Dbałem o niego przez osiem lat. Nikt mi za to nie podziękował.

polregion.pl 16 godzin temu

Miałam sześćdziesiąt dwa lata, a wszystko wokół mnie wydawało się rozmyte niczym mgła nad Wisłą. Ostatnie piętnaście lat przyśniło mi się jak niekończący się film, w którym opiekowałam się dziadkiem mojego synowego Stasiem przez osiem lat, a nikt nie podziękował mi choćby słowem. Wiem, jak ciężko jest dbać o chorego człowieka; choćby najbliższy krewny może stać się obcym, a ja stałam się obcą dla samego Stasia, którego kiedyś znałam jedynie z opowieści o jego lekcjach matematyki w szkole podstawowej przy ulicy Pięknej w Warszawie.

Mój mąż, Jan, od dawna już nie istnieje w tym świecie, a jedynymi żywymi nitkami łączącymi mnie z teraźniejszością są mój syn Marek, synowa Jagoda Kowalska oraz ich syn Kacper, który wciąż błąka się po uczelnianych korytarzach. Stasiu zachorował nagle, a lekarze w szpitalu przy Woli twierdzili, iż jedynie tysiące złotych i niekończące się godziny opieki mogą mu przynieść ulgę. Ja, choć nie miałam własnych pieniędzy, oddałam wszystko, co mogłam, a Jagoda, której jedyną bratem jest Marek, nie mogła wziąć zwolnienia, bo szef ostrzegał: Albo pracujesz, albo zostaniesz z niczym.
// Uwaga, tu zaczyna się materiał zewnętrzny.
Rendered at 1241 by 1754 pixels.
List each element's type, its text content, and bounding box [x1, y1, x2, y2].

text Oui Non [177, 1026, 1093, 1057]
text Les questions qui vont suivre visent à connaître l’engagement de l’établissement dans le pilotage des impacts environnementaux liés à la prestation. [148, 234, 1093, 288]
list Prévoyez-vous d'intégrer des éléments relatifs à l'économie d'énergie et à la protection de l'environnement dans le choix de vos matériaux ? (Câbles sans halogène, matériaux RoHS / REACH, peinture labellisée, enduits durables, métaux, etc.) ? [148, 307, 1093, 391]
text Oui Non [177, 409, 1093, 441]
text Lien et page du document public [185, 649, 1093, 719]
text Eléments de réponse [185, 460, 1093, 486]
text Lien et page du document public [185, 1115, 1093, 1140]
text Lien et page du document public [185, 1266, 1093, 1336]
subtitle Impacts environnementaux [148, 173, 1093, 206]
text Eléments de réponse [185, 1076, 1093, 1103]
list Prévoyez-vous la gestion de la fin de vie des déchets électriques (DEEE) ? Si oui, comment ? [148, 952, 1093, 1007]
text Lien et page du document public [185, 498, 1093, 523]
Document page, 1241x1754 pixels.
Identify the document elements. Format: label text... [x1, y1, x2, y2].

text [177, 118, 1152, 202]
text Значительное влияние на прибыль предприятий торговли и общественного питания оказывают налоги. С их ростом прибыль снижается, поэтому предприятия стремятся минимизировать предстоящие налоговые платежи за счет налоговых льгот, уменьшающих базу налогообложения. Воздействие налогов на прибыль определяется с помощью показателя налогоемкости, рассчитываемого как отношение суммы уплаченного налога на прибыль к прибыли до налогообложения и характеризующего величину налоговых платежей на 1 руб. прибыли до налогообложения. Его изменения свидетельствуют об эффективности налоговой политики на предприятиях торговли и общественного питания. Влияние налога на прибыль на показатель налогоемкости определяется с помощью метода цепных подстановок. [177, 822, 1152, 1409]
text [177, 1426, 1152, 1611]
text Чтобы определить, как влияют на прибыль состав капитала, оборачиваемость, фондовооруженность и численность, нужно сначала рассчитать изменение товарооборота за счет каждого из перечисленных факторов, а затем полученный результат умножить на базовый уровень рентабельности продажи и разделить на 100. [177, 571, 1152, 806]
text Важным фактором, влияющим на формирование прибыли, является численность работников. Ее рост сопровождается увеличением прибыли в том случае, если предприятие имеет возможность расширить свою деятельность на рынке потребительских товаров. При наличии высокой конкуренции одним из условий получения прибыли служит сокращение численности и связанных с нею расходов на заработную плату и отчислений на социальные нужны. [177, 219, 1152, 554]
Z początku przychodziłam raz dziennie, by przynieść mu zupę i nakarmić go łyżką, jakby to był rytuał w kościelnej mszy. Zamiast trwać dwie godziny, zostawałam przy nim całą dobę, a nocne lampy w pokoju zamieniały się w świetliste gwiazdy, które zdawały się szeptać: Nie odchodź. Przechadzałam się boso po podłodze, a każdy krok rozbrzmiewał jak echo w starym kościele na Starym Mieście.

Marek widział mój zmęczony wyraz twarzy i z żalem w oczach mówił: Zostaw to, ciociu, nie musisz już więcej cierpieć. Nie mówił tego jednak przed Jagodą, bo w ich mieszkaniu panował ciągły szum rozmów, które rozdzierały ciszę niczym wiatr wśród trzciny nad brzegiem rzeki. Starsza siostra Jagody, Zuzanna, dzwoniła co dzień, podając mi dokładne instrukcje: Podaj mu herbatę, podnieś poduszkę, nie zapomnij o lewym przegubie. Kiedy nie spełniałam jej poleceń, Jagoda patrzyła na mnie zimnym wzrokiem i krzyczała: jeżeli ci to nie pasuje, weź swojego syna i odejdź! Sam sobie poradzę, znajdę nianiekę!. Te słowa powtarzałam w niekończącej się pętli, jak dzwon bijący w Kościele Mariackim w Gdańsku.

Gdy Stasiu w końcu odszedł, nic nie pozostało oprócz ciszy, w której nie słyszałam ani jednego podziękowania od jego córek. Najstarsza z nich, Aniela, powiedziała mi: Nikt cię nie zmusił, byś robiła to, co robiłaś; to było twoje własne życzenie. Zrozumiałam wtedy, iż dobro, które oferujemy, może być przyjęte z obojętnością, a serce, które kocha, może zostać zranione tak, jakby przeszło przez szklany płot nad Wisłą. Wszystko to wydaje się snem, w którym rzeczywistość i iluzja splatają się w jedną, nieskończoną opowieść.